La pollution de l’air pourrait avoir contribué à près de 6 millions de naissances prématurées (avant 37 semaines) et à près de 3 millions de bébés nés avec un poids insuffisant dans le monde en 2019, selon une étude parue sur la plateforme du magazine  PLOS Medicine.

Les chercheurs de l’Université de Californie à San Francisco ont analysé l’impact de la pollution de l’air extérieur et intérieur sur les résultats de la grossesse dans le monde. Ils ont découvert que le nombre mondial de naissances prématurées et de bébés pourrait être réduit de 78 % si la pollution de l’air était minimisée en Asie du Sud-Est et en Afrique subsaharienne.

Les auteurs ont déclaré que la pollution intérieure, due à la combustion de charbon, de fumier et de bois à l’intérieur des maisons, est courante dans ces régions où les taux de naissances prématurées sont également les plus élevés au monde.

Mais la pollution de l’air, et son impact sur les grossesses, n’est pas seulement un problème dans le monde en développement. L’étude a également révélé que la pollution de l’air extérieur avait contribué à environ 12 000 naissances prématurées, notamment, aux États-Unis en 2019.
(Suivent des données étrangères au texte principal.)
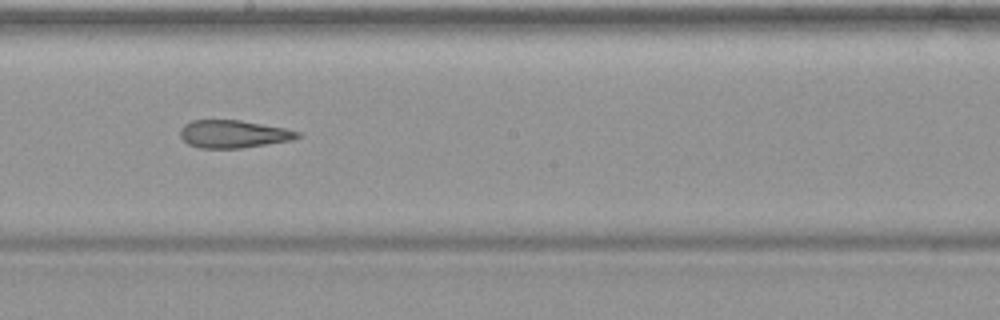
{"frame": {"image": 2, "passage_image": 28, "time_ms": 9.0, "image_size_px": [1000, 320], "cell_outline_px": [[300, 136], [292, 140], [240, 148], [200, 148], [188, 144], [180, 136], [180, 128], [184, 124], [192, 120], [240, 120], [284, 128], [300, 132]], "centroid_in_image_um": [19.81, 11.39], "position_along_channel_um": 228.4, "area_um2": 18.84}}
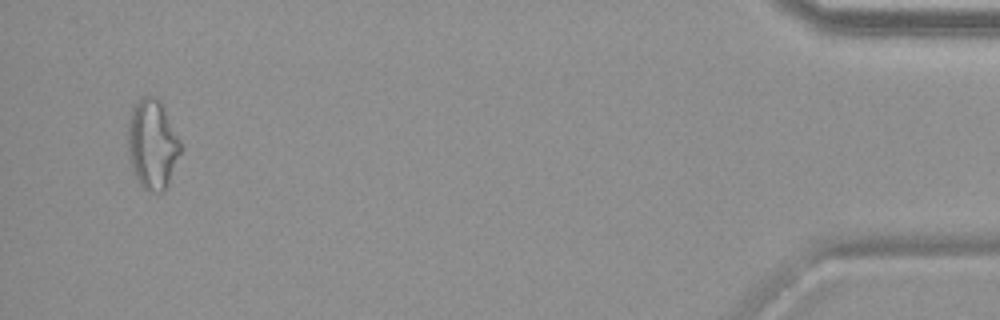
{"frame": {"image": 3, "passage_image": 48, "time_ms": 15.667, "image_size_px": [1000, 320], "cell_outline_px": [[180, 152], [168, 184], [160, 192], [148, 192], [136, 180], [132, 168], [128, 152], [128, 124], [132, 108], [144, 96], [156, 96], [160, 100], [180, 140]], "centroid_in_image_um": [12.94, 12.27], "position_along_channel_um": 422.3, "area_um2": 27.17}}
Un nombre croissant d’études ont mis en évidence la pollution comme un facteur conduisant aux naissances prématurées et aux fausses couches. Des recherches antérieures ont suggéré que cela serait en partie le résultat de femmes souffrant d’inflammation et de « stress interne » dû aux produits polluants.

Les chercheurs ne précisent pas combien des 6 millions de bébés nés prématurément à cause de la pollution de l’air en 2019 ont survécu. Cependant, ils notent que la naissance prématurée est la principale cause de mortalité néonatale dans le monde.
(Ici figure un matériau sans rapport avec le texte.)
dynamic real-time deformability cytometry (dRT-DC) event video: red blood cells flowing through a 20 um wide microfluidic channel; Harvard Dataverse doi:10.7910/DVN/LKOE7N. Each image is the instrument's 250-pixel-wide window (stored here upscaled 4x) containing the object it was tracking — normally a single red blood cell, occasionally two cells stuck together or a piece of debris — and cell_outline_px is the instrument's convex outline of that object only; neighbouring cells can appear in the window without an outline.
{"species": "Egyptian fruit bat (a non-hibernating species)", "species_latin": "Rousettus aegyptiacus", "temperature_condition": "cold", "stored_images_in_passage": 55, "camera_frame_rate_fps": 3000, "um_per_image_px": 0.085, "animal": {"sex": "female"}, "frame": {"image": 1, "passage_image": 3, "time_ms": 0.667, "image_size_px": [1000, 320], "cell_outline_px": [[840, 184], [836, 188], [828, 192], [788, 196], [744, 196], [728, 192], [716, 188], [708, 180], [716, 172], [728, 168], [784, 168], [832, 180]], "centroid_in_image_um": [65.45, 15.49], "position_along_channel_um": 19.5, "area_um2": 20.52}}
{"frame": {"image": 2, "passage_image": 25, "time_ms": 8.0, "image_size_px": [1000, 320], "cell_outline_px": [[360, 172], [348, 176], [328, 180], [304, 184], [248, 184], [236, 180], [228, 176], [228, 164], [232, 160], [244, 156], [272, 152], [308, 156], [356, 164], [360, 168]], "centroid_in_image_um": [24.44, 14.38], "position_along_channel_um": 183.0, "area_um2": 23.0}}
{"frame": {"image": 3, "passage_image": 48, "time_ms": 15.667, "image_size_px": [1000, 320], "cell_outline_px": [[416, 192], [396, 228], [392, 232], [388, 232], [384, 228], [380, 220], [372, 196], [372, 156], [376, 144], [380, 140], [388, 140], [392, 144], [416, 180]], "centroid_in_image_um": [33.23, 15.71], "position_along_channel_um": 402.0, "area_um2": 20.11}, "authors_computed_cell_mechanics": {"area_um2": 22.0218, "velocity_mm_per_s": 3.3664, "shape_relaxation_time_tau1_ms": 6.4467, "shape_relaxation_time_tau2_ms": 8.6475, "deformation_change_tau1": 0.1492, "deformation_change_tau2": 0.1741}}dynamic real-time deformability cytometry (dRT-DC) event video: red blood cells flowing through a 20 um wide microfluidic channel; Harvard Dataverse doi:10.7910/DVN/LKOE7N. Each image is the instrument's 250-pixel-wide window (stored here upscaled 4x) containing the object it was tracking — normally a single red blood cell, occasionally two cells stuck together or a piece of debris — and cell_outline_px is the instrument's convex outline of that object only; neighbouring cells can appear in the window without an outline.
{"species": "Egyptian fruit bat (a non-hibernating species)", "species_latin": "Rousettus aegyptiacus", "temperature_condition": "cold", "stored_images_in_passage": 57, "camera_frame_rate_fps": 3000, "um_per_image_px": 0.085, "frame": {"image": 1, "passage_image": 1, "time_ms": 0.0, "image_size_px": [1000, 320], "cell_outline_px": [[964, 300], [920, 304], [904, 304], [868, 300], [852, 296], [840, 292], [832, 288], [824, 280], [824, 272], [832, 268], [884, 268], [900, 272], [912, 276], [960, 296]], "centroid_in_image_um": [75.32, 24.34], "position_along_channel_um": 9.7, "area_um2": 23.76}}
L’Organisation mondiale de la santé estime qu’un million de bébés meurent chaque année en raison de complications liées à l’accouchement prématuré.

Les enfants nés prématurément, ainsi que tous les bébés nés avec un faible poids à la naissance, courent un risque accru de développer une maladie grave tout au long de leur vie. Celles-ci peuvent aller de maladies respiratoires, de saignements dans le cerveau et de problèmes cardiaques et digestifs, de déficiences intellectuelles et développementales à long terme.

Le professeur Rakesh Ghosh, qui a dirigé cette recherche, a déclaré que l’impact de la pollution atmosphérique sur la santé mondiale était immense. : “Le fardeau attribuable à la pollution atmosphérique est énorme, mais avec des efforts suffisants, il pourrait être largement atténué”, a-t-il déclaré.

Selon le professeur Ghosh, les résultats de son rapport devraient être un signal d’alarme pour les nations à lutter contre la pollution de l’air pour le bien de la prochaine génération : “Avec ces nouvelles preuves mondiales, la pollution de l’air devrait désormais être considérée comme un facteur majeur de morbidité et de mortalité infantiles, et pas seulement des maladies chroniques de l’adulte”, a-t-il déclaré.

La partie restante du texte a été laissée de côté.